Pod względem kondycji, biorąc pod uwagę fakt, że walka będzie rozgrywana na dystansie pięciu rund, przewagą powinien dysponować Barnett. Arlovskiemu zdarzało się słabnąć już w drugich-trzecich rundach swoich walk.
Obecnie bukmacherzy faworyzują Amerykanina oferując kurs na jego wygraną równy 1,63 podczas gdy kurs na zwycięstwo Arlovskiego równa się 2,28. Nieznacznie ciekawszą ofertą jest liczba stojąca przy nazwisku Białorusina, jeśli Arlovski będzie utrzymywał walkę w płaszczyźnie kickbokserskiej to powinien rozdawać karty dzięki bardziej ułożonej stójce i większej sile uderzenia. Barnett będzie miał po swojej stronie umiejętności grapplerskie i prawdopodobnie lepszą kondycją jednak myślę, że w tym pojedynku pięści Andreia wezmą górę.

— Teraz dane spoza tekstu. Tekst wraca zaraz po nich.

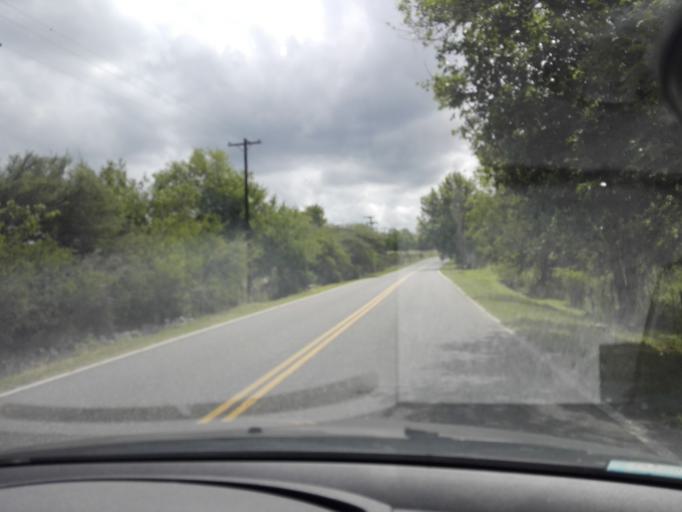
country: AR
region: Cordoba
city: Alta Gracia
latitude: -31.5875
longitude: -64.4717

Jako drugiemu przyjrzymy się pojedynkowi rozgrywanemu w koguciej pomiędzy Taylorem Lapilusem i Leandro Issą.
Brazylijczyk ma 32 lata i jest aż o 8 lat starszy od swojego sobotniego przeciwnika. Issa walczy od 2006r. i obecnie ma na koncie 18 stoczonych pojedynków, z których 13 wygrał (9 przez poddanie). Lapilus debiutował w 2012r. a od tamtej pory stoczył 12 walk, z których 10 wygrał.
Minimalnie niższy Francuz będzie dysponował 10-cm przewagą zasięgu ramion.

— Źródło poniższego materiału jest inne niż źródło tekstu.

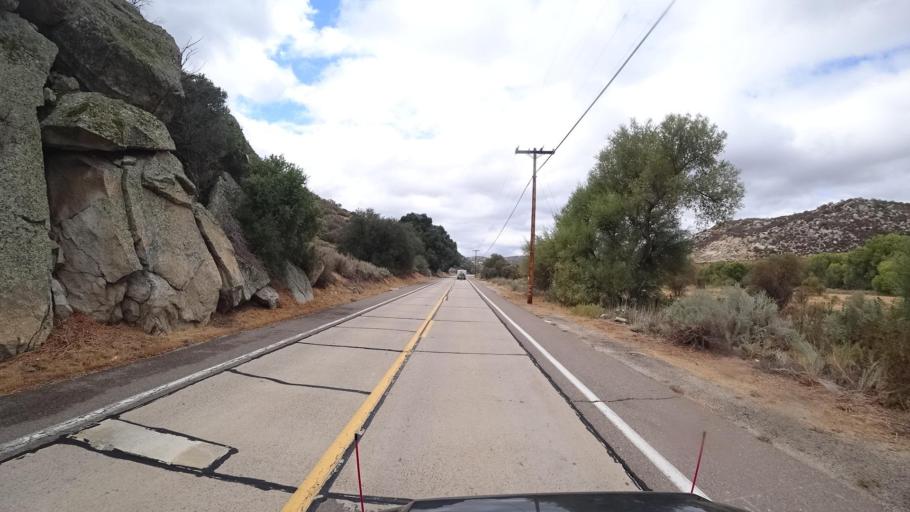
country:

Walczący z odwrotnej pozycji Lapilus powinien przeważać w stójce. Taylor jest znacznie lepiej poukładanym strikerem – dobrze kontroluje dystans, chętnie odwołuje się do ciosów prostych. lewego sierpowego i niskich kopnięć. Francuz lubi walkę w klinczu gdzie atakuje oponentów kolanami na uda, ciosami podbródkowymi i łokciami. Nisko trzymane ręce czynią go podatnym na uderzenia rywali. Leandro walczy z klasycznej pozycji i w płaszczyźnie kickbokserskiej nie ma wiele do zaoferowania, 32-latek często korzysta z lowkicków a jego działania w stójce służą skróceniu dystansu i dążeniu do sprowadzenia.

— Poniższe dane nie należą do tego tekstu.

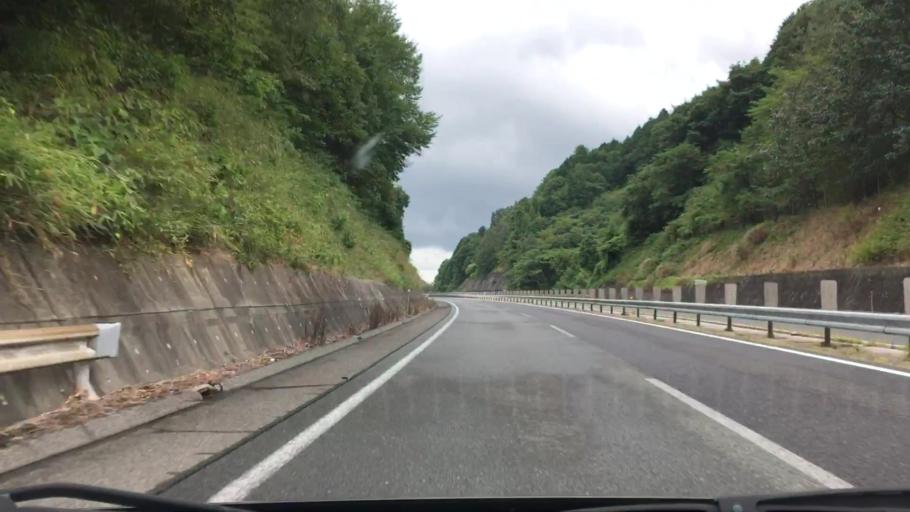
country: JP
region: Okayama
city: Niimi
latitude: 34.9395
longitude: 133.3279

Parter to najmocniejsza strona Brazylijczyka, Issa będąc z góry dobrze kontroluje rywali, cierpliwie przechodzi pozycje i szuka okazji do poddań. Niestety jego zapasy są co najwyżej średnie. Lapilus jest zawodnikiem dosyć sprawnym w parterze jednak możliwe, że nie będzie on musiał walczyć z Issą na ziemi, defensywne zapasy Taylora są naprawdę dobre a jeśli już zostanie obalony to stara się szybko wrócić na nogi.
Obaj zawodnicy mają kondycję na 15 minut walki jednak to 24-latek powinien mieć więcej energii zwłaszcza w ostatnich minutach pojedynku.
Obecnie bukmacherzy faworyzują Lapilusa, kurs na jego zwycięstwo wynosi 1,65 i wydaje się być godnym zainteresowania. Double Impact będzie przeważał w stójce a jego defensywne zapasy powinny wystarczyć na utrzymanie walki w tej płaszczyźnie.